Aim of the exercise —
Would you print, word for word, the part of the passage on surface overcoating engineering that starts at "The above achieved" and ends at "water splitting performance."?

The above achieved progress indicates that the encapsulated metal catalysts constructed based on surface overcoating engineering are a kind of advanced architecture for catalyzing high-performance electrochemical reactions. Accordingly, both precious and non-precious metal based electrocatalysts designed and optimized by surface overcoating engineering have been validated to be efficient for application in WECs. By controlling the synthetic aspects such as the elaborate selection of overcoating materials, pyrolysis conditions and heteroatom dopants, the chemical composition, spatial structural properties of electrocatalysts as well as the nature of active sites can be rationally optimized to result in outstanding overall water splitting performance.

5. Summary and outlook

This review summarizes a variety of surface overcoating methodologies implemented for engineering high-performance electrocatalysts, which are potentially applied for sustainable energy-related transformations. Substantial advances in nanoscience and material chemistry have benefited the fabrication of metal nanoparticles and the modification of catalyst supports by the utility of overcoating materials, including organic matters, inorganic carbon nanoshells and metal oxides. Surface-engineered nanostructures featuring the promoted synergistic effect of metal sites and foreign coatings can remarkably enhance the process of electrocatalysis. Despite the research progress, effectiveness and structure–catalytic function of surface overcoating-derived electrocatalysts as discussed in this review, the development of electrochemically highly active and durable nanocatalysts is still ongoing to achieve their large-scale distributions in renewable energy conversion and storage devices. Therefore, the identified opportunities and perspectives associated with the surface overcoating engineering for designing optimal heterogeneous catalysts should be considered and are detailed below.

Given information —

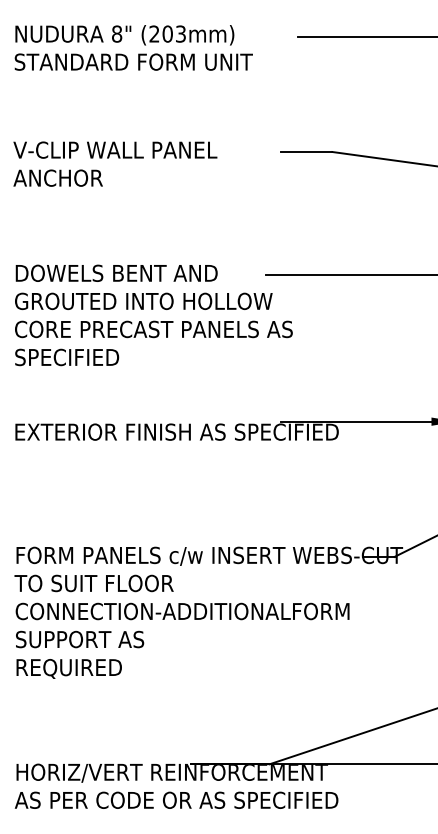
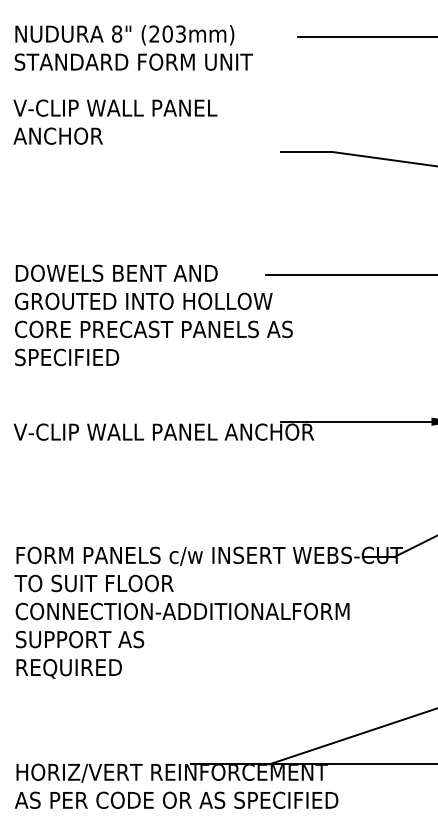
text at (115, 163) position: (115, 163) -> (115, 121)
text at (175, 431): EXTERIOR FINISH AS SPECIFIED -> V-CLIP WALL PANEL ANCHOR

Solution to the problem —
The above achieved progress indicates that the encapsulated metal catalysts constructed based on surface overcoating engineering are a kind of advanced architecture for catalyzing high-performance electrochemical reactions. Accordingly, both precious and non-precious metal based electrocatalysts designed and optimized by surface overcoating engineering have been validated to be efficient for application in WECs. By controlling the synthetic aspects such as the elaborate selection of overcoating materials, pyrolysis conditions and heteroatom dopants, the chemical composition, spatial structural properties of electrocatalysts as well as the nature of active sites can be rationally optimized to result in outstanding overall water splitting performance.